The limits of bounties in the war on terror
London - Within days of the September 11, 2001, attacks on New York and Washington, US President George W. Bush said Osama bin Laden would be “brought to justice” and he reminded the world, “There’s an old poster out west that says ‘Wanted: Dead or Alive’.”
Bush’s reaction surprised anyone who had thought Westerns were part of the past but such posters, often advertising a reward, became part of the “war on terror”.
“This was a cultural American phenomenon coming out of the Old West, you’d have the poster with the bounty on it and the bounty hunter would go and bring back the bad guy,” Ibrahim Warde, professor of international business at Tufts University, Massachusetts, told The Arab Weekly.

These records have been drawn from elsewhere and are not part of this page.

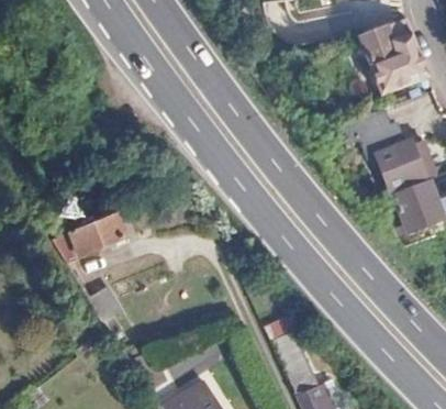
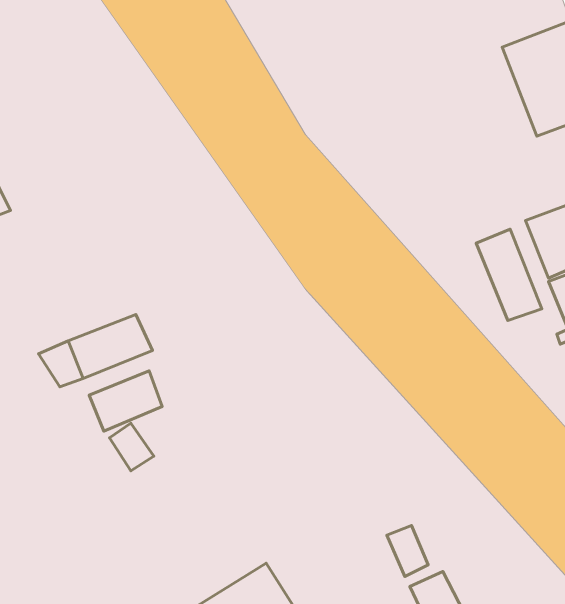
building: none -> [476,229,542,320]
building: none -> [89,371,162,431]

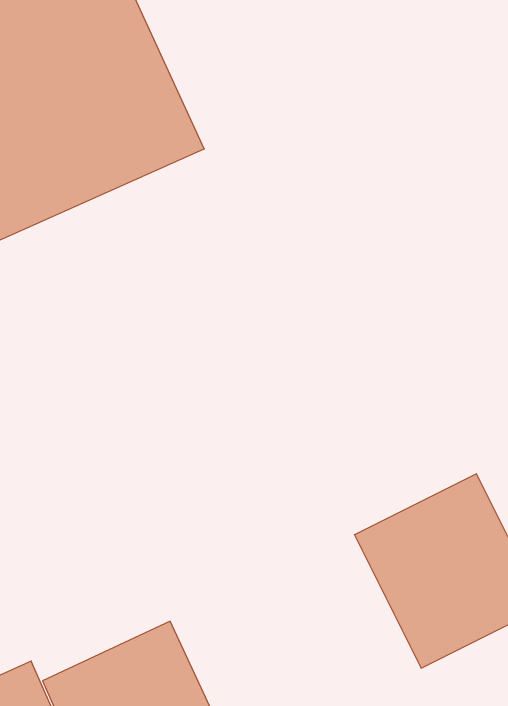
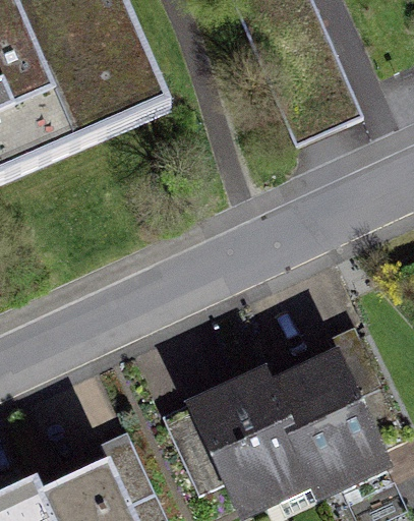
building: none -> [162,377,301,503]

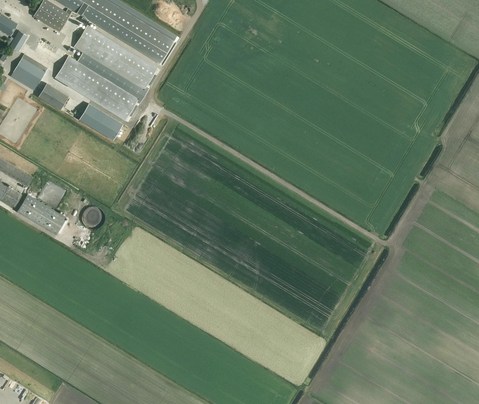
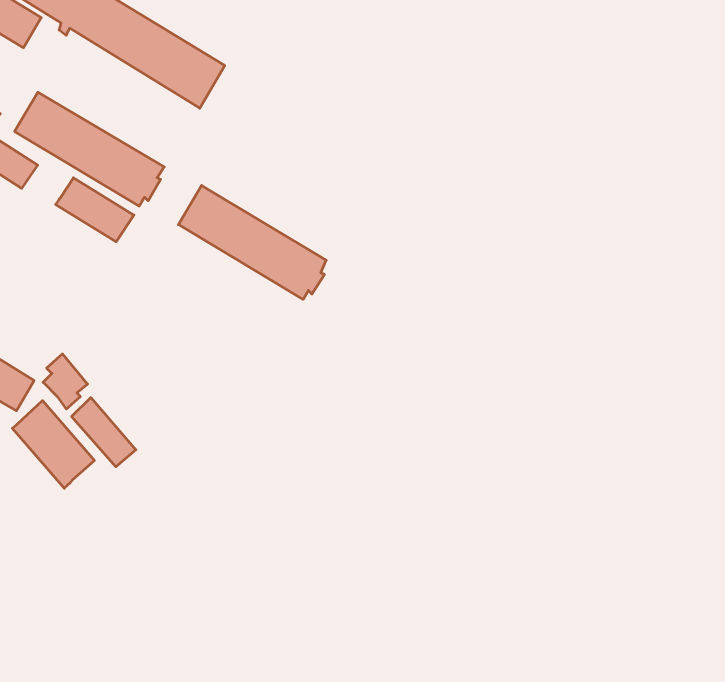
building: [75,25,158,89] -> [178,185,326,299]
building: none -> [72,398,136,467]
building: none -> [12,401,94,488]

But even with the United States posting bounties totalling $20 million for four senior figures of the Islamic State (ISIS) on May 6th, Warde, who has long studied the financial aspects of the “war on terror” and whose book, The Price of Fear, was published in 2007, is far from convinced the ways of the Wild West have transferred successfully.
“My take on it is that the bounties don’t work so well,” he said.

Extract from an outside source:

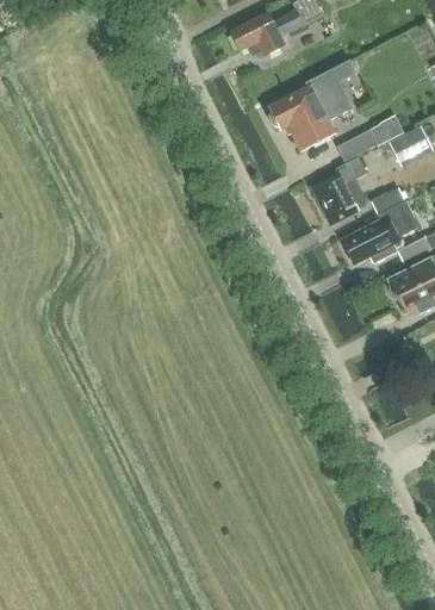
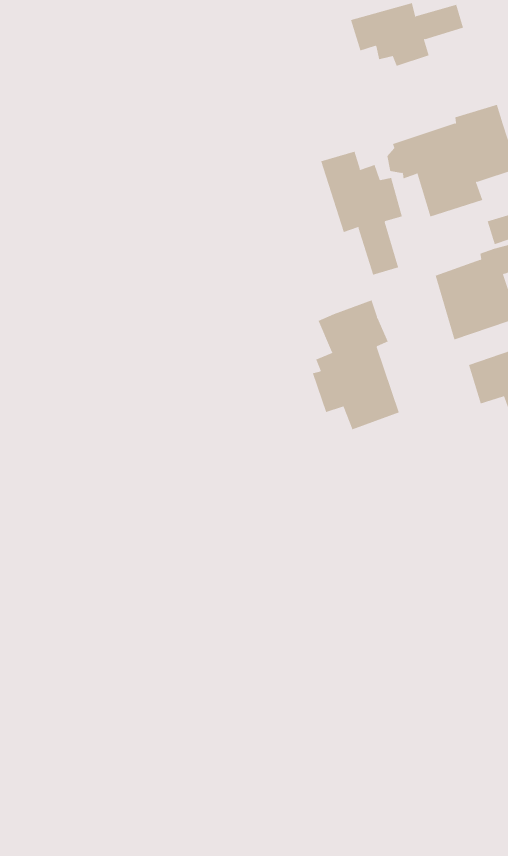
building: none -> [320,151,402,275]
building: none -> [312,299,400,430]

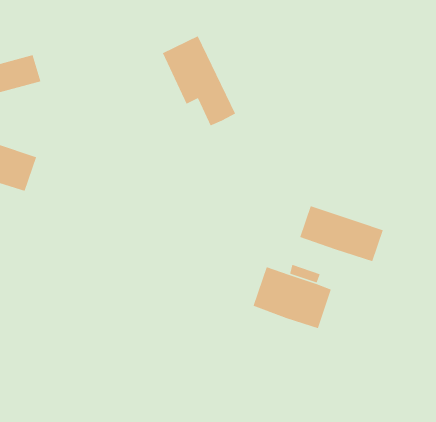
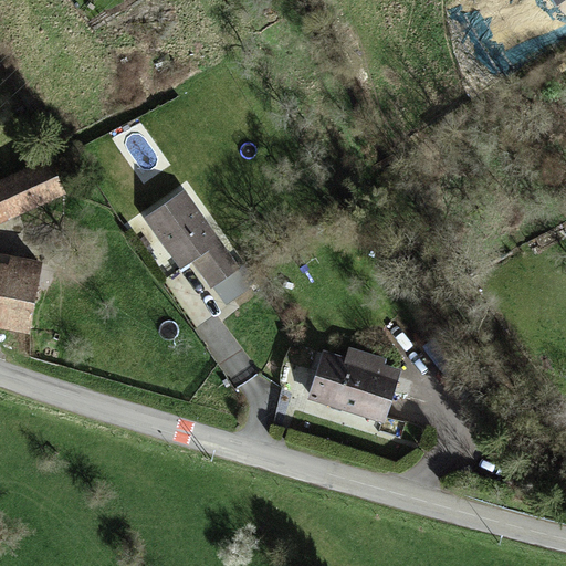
building: [162,35,236,127] -> [143,195,231,289]
building: [299,205,384,262] -> none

Secrecy, Warde concedes, does make this hard to judge. Investigative journalist Seymour Hersh’s recent controversial account in the London Review of Books of bin Laden’s death, suggests the al-Qaeda leader was found not through tracking couriers, as the White House claimed, but from a tip-off from a former senior Pakistani intelligence officer in return for much of the $25 million bounty on bin Laden’s head.
But that would not be the largest payment. The US government says it gave $30 million for information leading to Uday and Qusay Hussein, Saddam’s sons, who were killed in a gun battle with US forces shortly after the 2003 invasion of Iraq.
The US government’s Rewards for Justice programme has a website with news of successes and pictures of the fugitives, including ISIS leaders for whom bounties were posted in May.
Among the largest is the one for Abdel Rahman Mustafa al-Qaduli at $7 million, ahead of spokesman Abu Mohammed al-Adnani at $5 million, but behind ISIS “caliph” Abu Bakr al-Baghdadi at $10 million. None is priced as high, however, as the $25 million for Ayman al- Zawahiri, leader of al-Qaeda since bin Laden’s death in 2011.
Warde pointed out that Rewards for Justice, which dates to 1984, originated, like much of the “war on terror”, in the “war on drugs”. Paying a bounty for drug traffickers was an obvious recourse, he told The Arab Weekly, because “where there were seizures of property, a bounty hunter or informer could get as much as 25%”.
And, as Warde argues in The Price of Fear, following the flow of cash proved an effective way of detecting the flow of drugs in the opposite direction.
Similarly, the American idea of offering percentage financial rewards to whistleblowers who expose wrongdoing is generating interest in Europe. But given the relatively low amounts of money involved in even high-profile attacks by groups like al-Qaeda, an approach based on finance has proved less effective in the “war on terror”, even if it has helped generate publicity.
“The theatrics are all about trying to create a sense of victory,” said Warde. “One of the unchallenged aspects of the war on terror is that money is the oxygen of terror, whereas the most recent statistics I’ve seen, between 2001 and now, suggest there has been a five-fold increase in terrorism. The argument that going after the money would put an end to terrorism is not borne out.”
This is dark territory. “It’s murkier than a single bounty hunter tipping off the Americans,” said Warde. “There are always a number of claimants for the money, even people who are remotely related to the case ask for some.” It is also dangerous territory. Nawaf al- Zaidan, the cousin of Saddam who betrayed Uday and Qusay, fled Iraq with his family immediately after they were shot, knowing well that threats to kill him were not idle. ISIS has released many photos or videos of “spies” it has executed.
Whatever the likelihood of bounties working, there are a growing number of voices calling on the Obama administration to examine the political and social roots of ISIS.
According to David Petraeus, the US military commander in Iraq in 2007-08, this means recognising Sunni Arab discontent over the country’s direction under a Shia-led order in Baghdad.
Looking back over the whole “war on terror”, Warde argues that neither bounties nor chasing “terrorist finance” can ever substitute for politics. “With bin Laden, the whole political aspect of his support was ignored in favour of a money-based perspective,” he said.